Have you planned to work on a specific research project during your stay at CERI? Are you part of a collective project here at CERI? Would you mind telling us about your ongoing collaborations?
Yes, I am particularly delighted to contribute to the collective work of a research group that is being created here on contemporary policing, with CERI researchers as well as doctoral and post-doctoral students, including Gilles Favarel-Garrigues, Laurent Fourchard, Laurent Gayer, Romane Da Cunha Dupuy, Pierre Labrunie, Lucie Revilla, Sophie Russo, Jean-Baptiste Lanne and Romain Le Cour Grandmaison. I will also take the opportunity of my stay at Sciences Po to start a new research project on anti-corruption policies from a transatlantic perspective. Finally, I am currently writing a book based on my previous 5-year research program. It is provisionally entitled “Capital under Surveillance: Questioning the Policing of Finance”. To put it briefly, the main aim consists in discussing to what extent social order is challenged, re-worked or reproduced in the intersections of economy and security.

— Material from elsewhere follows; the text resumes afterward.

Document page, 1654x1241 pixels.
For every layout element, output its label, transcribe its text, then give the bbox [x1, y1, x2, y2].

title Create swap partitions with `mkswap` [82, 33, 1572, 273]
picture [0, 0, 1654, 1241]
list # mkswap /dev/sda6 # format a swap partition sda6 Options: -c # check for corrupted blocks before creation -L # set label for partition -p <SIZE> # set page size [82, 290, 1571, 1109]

Interview & photo by Miram Périer, CERI.
 Financial Action Task Force. International Standards on Combating Money Laundering and the Financing of Terrorism & Proliferation. Paris, 2019. https://www.fatf-gafi.org/media/fatf/documents/recommendations/pdfs/FATF...
 “By 2030, reduce to less than 3 per cent the transaction costs of migrant remittances and eliminate remittance corridors with costs higher than 5 per cent” (UN Sustainable Development Goals). Remittances refer to person-to-person transfers of relatively small amounts of money from one country to another. 232 million migrants were involved in remittance transactions in 2016 for a total of $575 billion, including $429 billion to developing countries. It is more than three times the official development assistance and more than foreign direct investments to almost every single developing country. While the reduction of remittance costs is presented as critical in relation to the UN Sustainable Development Goals, current fees remain far above official targets. This failure is partly connected with the securitization of migrant remittances in the name of anti-money laundering and counter-terrorism.